The classic sitting position with the legs splayed apart with the heels dug into the ground separately depends on finding just the right piece of ground upon which to sit. If you can't find what you need, there is a better way to sit.
Truss me - I know what I'm doing!
The sitting position is SO popular that a harness has been developed to strap the legs in place and keep the shooter upright. You'll notice that the shooter in the picture isn't heavy, he's just an older man. As we age, the muscles in our backs get shorter and tighter, and this can do the same thing as a big belly, so the harness is most helpful for older shooters.
This field target shooter wears a harness that allows him to cross his ankles.
Tip 3. Cross your legs!
Instead of planting your heels apart, if you cross your legs at the ankles when you sit like the shooter in the picture, most of the pressure will come off your back. This relaxes you while sitting, but it also removes the knee as a shooting platform. The shooter in the picture has his legs held up by the harness, and he's using his knee to rest the rifle.
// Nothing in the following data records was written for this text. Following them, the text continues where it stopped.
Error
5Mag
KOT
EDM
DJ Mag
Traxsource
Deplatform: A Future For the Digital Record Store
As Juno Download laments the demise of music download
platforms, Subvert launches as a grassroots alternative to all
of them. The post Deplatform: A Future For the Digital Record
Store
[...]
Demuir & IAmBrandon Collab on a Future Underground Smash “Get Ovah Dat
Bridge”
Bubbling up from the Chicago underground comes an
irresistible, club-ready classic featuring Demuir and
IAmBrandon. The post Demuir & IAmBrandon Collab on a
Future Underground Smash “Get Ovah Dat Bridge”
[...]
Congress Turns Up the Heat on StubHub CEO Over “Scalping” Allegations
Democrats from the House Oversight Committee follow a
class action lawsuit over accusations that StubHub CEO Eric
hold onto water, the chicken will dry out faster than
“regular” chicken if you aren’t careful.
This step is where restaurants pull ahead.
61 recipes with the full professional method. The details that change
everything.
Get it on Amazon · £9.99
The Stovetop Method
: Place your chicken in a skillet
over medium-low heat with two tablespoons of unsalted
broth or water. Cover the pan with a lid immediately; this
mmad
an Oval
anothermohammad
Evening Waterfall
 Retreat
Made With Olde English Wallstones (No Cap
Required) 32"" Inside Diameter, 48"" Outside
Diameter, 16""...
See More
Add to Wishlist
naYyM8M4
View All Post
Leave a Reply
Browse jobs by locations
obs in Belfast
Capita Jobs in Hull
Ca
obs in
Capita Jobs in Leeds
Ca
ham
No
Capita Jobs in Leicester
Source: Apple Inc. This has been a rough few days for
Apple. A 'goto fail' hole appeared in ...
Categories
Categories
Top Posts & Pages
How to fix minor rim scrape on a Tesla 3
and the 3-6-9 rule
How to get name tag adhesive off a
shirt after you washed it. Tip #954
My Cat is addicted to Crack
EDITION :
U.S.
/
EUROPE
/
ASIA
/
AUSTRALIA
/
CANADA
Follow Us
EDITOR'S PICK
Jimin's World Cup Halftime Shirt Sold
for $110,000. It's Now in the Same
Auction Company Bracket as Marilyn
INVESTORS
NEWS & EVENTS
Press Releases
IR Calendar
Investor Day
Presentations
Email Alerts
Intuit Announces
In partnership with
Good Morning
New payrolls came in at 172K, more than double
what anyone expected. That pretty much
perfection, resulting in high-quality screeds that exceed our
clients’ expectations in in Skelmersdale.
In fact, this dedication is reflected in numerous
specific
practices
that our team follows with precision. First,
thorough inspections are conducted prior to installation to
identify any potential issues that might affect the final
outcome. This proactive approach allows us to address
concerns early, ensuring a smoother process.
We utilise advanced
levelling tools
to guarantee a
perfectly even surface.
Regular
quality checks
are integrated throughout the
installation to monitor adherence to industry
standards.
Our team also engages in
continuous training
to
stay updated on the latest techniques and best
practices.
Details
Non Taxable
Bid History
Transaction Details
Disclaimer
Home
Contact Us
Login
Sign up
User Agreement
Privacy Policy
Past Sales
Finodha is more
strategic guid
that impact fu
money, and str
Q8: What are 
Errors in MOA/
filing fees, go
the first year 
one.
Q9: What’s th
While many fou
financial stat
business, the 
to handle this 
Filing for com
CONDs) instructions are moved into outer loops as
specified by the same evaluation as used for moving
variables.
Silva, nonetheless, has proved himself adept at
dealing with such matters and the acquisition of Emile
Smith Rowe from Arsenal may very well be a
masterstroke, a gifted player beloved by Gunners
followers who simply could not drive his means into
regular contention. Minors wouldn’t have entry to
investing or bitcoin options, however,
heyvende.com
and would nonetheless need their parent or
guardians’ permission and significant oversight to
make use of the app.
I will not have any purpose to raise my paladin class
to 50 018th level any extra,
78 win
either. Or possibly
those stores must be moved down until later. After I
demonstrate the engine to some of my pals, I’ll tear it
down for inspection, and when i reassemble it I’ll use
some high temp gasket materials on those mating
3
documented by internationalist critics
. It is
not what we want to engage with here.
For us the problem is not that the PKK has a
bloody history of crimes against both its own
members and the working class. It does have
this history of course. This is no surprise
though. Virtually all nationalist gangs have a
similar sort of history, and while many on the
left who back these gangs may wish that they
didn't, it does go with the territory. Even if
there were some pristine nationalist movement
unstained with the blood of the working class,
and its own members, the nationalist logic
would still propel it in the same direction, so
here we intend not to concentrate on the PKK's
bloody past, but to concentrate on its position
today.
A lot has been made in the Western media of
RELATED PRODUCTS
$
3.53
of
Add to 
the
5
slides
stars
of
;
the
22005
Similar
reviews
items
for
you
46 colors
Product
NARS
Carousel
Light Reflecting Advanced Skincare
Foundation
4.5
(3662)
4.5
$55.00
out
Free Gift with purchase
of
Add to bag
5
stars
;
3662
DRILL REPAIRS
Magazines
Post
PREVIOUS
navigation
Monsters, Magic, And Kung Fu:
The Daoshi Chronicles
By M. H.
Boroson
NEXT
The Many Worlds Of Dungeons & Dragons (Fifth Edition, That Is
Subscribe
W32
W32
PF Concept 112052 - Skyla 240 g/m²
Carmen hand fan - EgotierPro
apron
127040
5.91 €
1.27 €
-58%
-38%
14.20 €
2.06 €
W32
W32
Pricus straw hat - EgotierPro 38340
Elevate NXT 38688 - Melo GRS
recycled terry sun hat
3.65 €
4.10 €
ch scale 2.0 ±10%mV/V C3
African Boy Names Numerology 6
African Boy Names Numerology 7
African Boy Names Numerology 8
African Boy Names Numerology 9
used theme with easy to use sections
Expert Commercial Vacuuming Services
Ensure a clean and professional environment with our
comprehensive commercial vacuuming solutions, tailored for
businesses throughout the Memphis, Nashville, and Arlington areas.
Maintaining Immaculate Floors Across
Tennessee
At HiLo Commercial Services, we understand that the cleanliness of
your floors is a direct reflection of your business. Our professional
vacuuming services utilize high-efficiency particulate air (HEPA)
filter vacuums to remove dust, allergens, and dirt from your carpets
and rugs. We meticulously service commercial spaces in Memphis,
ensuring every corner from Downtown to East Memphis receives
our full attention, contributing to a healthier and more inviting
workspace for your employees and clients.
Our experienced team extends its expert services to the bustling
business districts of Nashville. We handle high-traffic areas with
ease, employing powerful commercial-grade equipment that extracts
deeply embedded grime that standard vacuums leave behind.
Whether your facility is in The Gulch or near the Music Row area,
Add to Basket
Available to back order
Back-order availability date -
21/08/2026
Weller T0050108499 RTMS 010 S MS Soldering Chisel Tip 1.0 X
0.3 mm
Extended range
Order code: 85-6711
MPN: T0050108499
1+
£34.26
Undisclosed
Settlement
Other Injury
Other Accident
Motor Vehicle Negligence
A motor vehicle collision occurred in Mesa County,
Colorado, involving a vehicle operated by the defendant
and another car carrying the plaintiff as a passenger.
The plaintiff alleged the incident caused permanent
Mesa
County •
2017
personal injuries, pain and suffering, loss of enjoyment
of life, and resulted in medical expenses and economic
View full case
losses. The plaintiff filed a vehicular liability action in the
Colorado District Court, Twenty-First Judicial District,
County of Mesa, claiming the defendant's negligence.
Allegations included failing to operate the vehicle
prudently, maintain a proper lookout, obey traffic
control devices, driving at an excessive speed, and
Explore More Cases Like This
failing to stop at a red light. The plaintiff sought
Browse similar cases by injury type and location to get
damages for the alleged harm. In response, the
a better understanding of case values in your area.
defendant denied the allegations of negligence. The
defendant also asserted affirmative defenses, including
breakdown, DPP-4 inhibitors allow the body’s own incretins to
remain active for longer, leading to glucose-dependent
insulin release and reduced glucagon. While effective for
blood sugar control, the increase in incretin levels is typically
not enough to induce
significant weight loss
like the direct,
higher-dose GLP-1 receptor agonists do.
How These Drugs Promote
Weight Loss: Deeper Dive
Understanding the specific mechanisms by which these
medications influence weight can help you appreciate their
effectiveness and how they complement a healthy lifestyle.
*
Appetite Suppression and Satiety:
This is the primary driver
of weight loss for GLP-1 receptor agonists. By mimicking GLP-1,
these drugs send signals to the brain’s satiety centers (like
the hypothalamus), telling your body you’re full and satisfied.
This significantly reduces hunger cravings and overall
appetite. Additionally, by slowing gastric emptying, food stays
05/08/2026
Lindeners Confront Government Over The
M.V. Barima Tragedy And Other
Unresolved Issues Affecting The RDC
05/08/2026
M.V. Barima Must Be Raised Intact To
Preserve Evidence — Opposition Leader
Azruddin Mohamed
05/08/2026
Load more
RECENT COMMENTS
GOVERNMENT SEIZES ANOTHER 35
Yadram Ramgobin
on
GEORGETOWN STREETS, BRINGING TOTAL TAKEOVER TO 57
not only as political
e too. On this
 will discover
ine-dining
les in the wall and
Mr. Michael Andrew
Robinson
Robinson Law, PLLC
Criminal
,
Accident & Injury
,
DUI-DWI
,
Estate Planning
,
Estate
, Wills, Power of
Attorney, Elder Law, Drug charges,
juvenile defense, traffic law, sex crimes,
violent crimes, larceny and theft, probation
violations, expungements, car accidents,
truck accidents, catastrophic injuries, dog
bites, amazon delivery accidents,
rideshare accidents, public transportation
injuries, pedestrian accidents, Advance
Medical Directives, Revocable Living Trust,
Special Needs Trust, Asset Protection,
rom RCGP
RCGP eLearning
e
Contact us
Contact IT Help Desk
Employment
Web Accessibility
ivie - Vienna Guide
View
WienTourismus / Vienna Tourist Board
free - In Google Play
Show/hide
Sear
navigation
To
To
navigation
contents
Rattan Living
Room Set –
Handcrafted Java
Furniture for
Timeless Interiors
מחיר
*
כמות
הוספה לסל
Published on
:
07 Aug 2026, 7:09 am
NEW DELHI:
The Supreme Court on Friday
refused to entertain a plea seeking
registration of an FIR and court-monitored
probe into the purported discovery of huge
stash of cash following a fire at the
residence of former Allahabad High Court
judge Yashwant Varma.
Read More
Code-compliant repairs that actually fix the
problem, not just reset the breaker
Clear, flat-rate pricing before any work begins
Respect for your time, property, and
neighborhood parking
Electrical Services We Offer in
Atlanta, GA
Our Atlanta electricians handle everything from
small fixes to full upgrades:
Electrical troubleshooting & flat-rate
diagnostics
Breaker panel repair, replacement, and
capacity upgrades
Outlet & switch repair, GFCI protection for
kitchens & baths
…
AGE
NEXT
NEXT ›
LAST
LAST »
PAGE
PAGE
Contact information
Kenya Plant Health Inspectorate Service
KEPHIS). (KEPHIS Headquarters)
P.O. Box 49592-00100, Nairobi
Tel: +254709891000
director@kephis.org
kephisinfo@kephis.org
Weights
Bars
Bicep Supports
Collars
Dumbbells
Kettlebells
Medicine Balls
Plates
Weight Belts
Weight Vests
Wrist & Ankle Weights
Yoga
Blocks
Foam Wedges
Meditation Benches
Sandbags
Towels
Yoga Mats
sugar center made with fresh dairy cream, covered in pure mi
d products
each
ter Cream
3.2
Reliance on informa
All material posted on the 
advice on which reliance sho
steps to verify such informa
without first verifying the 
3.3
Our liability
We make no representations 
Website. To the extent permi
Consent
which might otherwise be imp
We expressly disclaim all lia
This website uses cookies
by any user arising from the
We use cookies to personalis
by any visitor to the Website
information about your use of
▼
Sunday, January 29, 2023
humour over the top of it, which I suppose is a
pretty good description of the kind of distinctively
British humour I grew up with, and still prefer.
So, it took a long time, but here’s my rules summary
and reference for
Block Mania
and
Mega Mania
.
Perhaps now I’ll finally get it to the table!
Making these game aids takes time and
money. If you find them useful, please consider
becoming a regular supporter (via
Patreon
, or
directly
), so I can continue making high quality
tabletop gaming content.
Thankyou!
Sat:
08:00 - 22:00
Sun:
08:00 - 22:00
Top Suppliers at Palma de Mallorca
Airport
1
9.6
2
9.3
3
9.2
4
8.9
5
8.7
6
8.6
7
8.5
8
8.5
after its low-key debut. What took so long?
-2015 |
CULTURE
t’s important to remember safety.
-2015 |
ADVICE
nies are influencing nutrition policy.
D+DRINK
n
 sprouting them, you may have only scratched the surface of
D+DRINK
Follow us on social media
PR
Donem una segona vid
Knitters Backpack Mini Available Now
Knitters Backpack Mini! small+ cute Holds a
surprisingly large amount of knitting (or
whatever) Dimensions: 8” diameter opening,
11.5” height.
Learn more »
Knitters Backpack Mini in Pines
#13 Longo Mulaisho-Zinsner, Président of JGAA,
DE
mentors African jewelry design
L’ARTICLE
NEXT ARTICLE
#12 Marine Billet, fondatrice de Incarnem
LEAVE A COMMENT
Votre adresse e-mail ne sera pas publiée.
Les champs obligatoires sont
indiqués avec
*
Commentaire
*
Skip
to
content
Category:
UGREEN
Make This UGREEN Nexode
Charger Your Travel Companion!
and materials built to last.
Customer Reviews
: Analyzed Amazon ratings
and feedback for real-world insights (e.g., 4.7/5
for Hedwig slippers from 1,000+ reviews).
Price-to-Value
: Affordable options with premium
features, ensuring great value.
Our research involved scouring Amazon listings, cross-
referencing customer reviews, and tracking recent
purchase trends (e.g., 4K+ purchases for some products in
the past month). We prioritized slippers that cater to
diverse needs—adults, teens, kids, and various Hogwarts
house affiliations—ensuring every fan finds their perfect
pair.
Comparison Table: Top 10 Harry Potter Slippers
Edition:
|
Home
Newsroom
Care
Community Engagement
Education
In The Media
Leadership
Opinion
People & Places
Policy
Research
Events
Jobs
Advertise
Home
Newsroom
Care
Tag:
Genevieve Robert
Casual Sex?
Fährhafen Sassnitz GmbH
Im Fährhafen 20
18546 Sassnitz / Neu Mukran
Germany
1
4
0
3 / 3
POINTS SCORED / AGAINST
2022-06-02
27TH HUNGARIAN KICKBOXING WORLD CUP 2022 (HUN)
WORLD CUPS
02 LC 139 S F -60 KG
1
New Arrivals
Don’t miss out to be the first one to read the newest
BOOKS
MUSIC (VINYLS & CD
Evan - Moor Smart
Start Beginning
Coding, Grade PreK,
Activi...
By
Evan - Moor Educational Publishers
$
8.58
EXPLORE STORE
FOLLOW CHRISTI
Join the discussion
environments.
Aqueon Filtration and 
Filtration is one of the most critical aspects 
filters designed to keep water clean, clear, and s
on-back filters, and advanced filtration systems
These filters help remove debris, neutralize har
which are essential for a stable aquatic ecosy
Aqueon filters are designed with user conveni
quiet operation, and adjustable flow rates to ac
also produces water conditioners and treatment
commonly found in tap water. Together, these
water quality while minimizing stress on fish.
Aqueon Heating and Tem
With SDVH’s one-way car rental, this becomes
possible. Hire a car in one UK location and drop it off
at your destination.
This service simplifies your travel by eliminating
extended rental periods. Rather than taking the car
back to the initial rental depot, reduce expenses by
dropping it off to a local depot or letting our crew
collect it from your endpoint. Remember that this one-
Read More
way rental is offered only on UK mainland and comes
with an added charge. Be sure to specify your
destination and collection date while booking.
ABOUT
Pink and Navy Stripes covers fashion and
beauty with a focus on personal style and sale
But notice that he has a pad on his knee that elevates the rifle so his eye is in the correct position for sighting. The same thing can be done when the legs are crossed without a harness, if you make a rifle brace to stretch from your crossed leg up to where you want the rifle to rest. This rest will be about four times longer than the pad in the picture, or about 10 inches long. Experiment to find the right length for you. All it takes is a board with a Y on either end.
Tip 4. The ankle roll
The kneeling position is easier to assume than sitting for most people, but it has one serious drawback. Your butt sits back on the off leg, putting a lot of pressure on the ankle. It's no problem for anyone but a three-position target shooter because a roll of padding can be inserted under the ankle for support. In the target shooting world, they frown on additional supports and, depending on what level of competition you shoot at, the rules about ankle rolls can be daunting.
The kneeling shooter sits back on the off leg, putting great pressure on the ankle. A roll of padding between the ankle and the ground relieves the pressure to a large extent.